What to work on -> Each entry must come back word for word; drop the images as you go.

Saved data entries
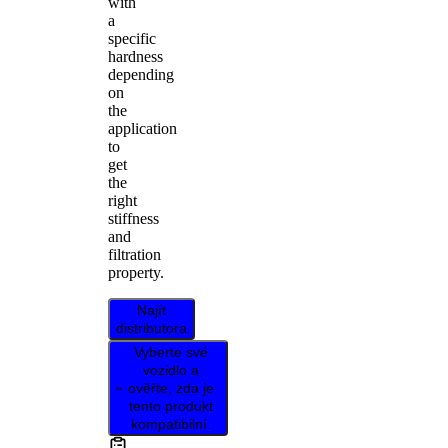
with
a
specific
hardness
depending
on
the
application
to
get
the
right
stiffness
and
filtration
property.
Najít
distributora
Vyberte své
vozidlo a
ověřte, zda je
tento produkt
kompatibilní.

Written solution ->
with
a
specific
hardness
depending
on
the
application
to
get
the
right
stiffness
and
filtration
property.
Najít
distributora
Vyberte své
vozidlo a
ověřte, zda je
tento produkt
kompatibilní.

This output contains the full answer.